Synergistic integration of thermocatalysis and photocatalysis on black defective (BiO)2CO3 microspheres

Abstract

A novel environmental catalyst, black defective (BiO)₂CO₃ microspheres, was prepared by a vacuum heat treatment method. It was interesting to discover that the as-obtained catalyst contained the Bi element phase, Bi⁵⁺ ions and oxygen defects. These components endowed the black (BiO)₂CO₃ microspheres with efficient catalytic performance in NO removal. In situ DRIFTS investigation demonstrated that the adsorbed NO molecules at the active sites (Bi⁰, Bi⁵⁺ and oxygen defects) could react with the O₂ activated by oxygen defects to produce nitrogen dioxide, nitrite and nitrate in the dark.
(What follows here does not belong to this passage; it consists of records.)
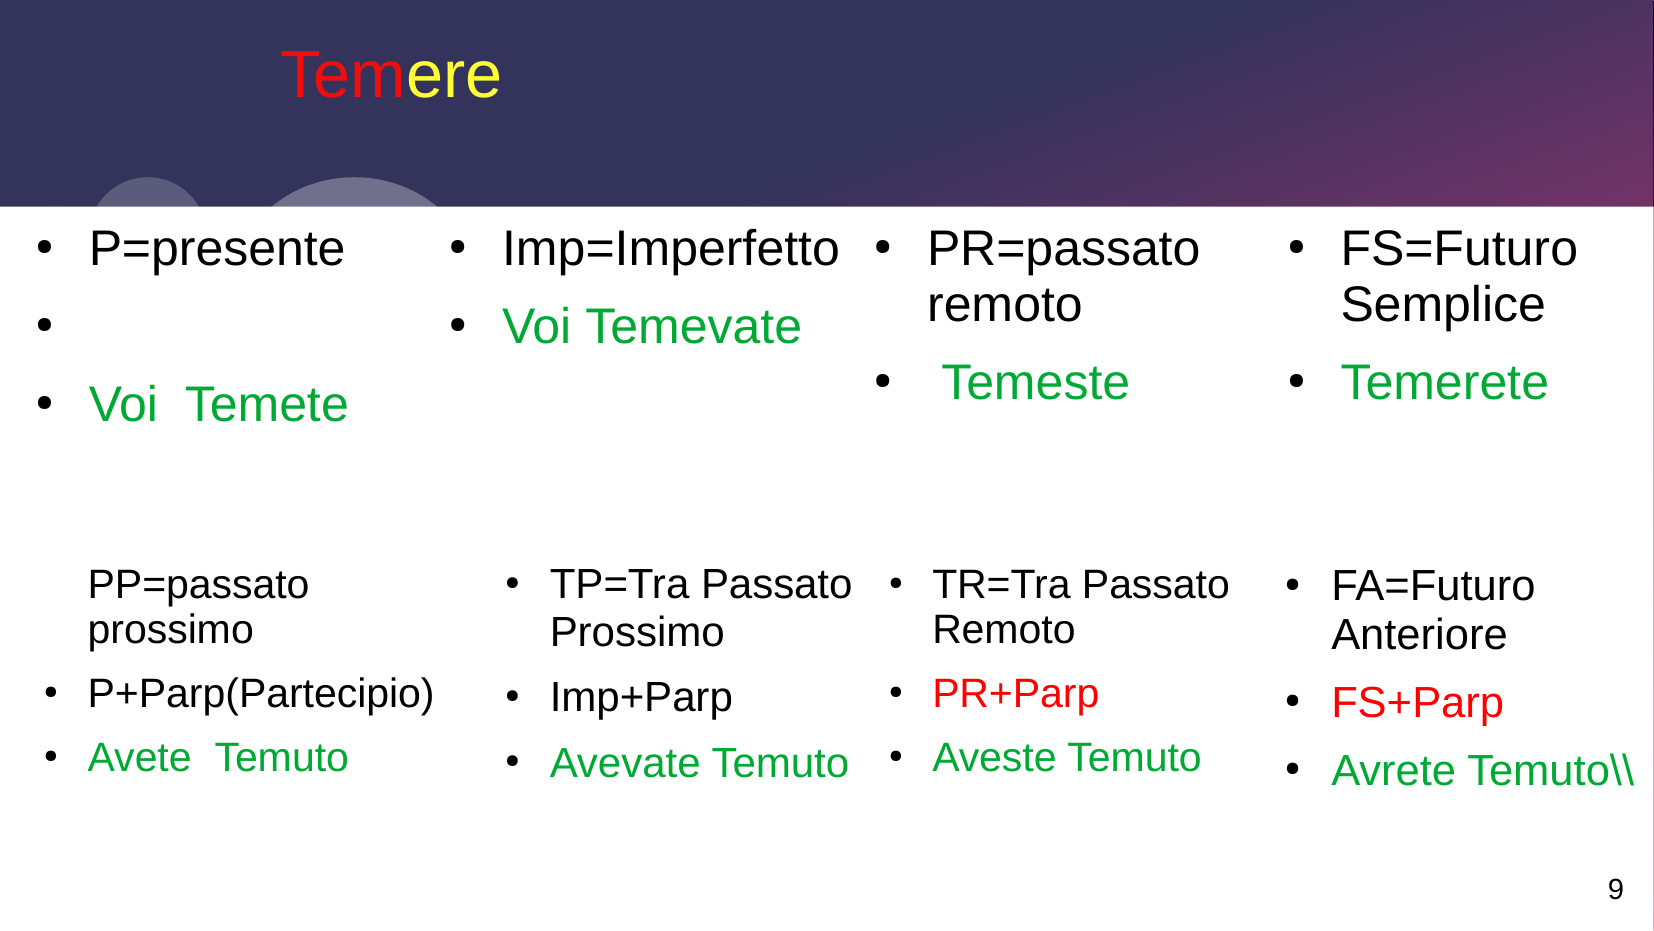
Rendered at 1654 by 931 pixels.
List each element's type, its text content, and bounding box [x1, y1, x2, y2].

list P=presente Voi Temete [17, 220, 384, 473]
list PP=passato prossimo P+Parp(Partecipio) Avete Temuto [29, 561, 443, 814]
list Imp=Imperfetto Voi Temevate [431, 220, 886, 473]
list FA=Futuro Anteriore FS+Parp Avrete Temuto\\ [1269, 561, 1636, 814]
list PR=passato remoto Temeste [886, 220, 1223, 473]
list TR=Tra Passato Remoto PR+Parp Aveste Temuto [874, 561, 1241, 814]
list FS=Futuro Semplice Temerete [1269, 220, 1636, 473]
list TP=Tra Passato Prossimo Imp+Parp Avevate Temuto [490, 561, 857, 814]
text_box Temere [265, 29, 518, 120]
When visible light was applied, highly enhanced catalytic activity can be achieved. On one hand, the visible light was transformed to thermal energy, accelerating the thermocatalytic reaction. On the other hand, the visible light could directly initiate the photocatalysis reaction as the generated oxygen defects could narrow the band gap of (BiO)₂CO₃ and the plasmonic effect of the Bi element promoted the separation of electron–hole pairs. The highly efficient performance for NO removal under visible irradiation was correlated with the synergistic integration of thermocatalysis and photocatalysis. In addition, a facile method was developed to activate and regenerate the used catalyst for recycling application. This work could provide an innovative technology for NO removal by exploiting the synergistic integration of room temperature catalysis and visible photocatalysis and opens up new opportunities for the design of efficient and low-cost catalysts for air purification.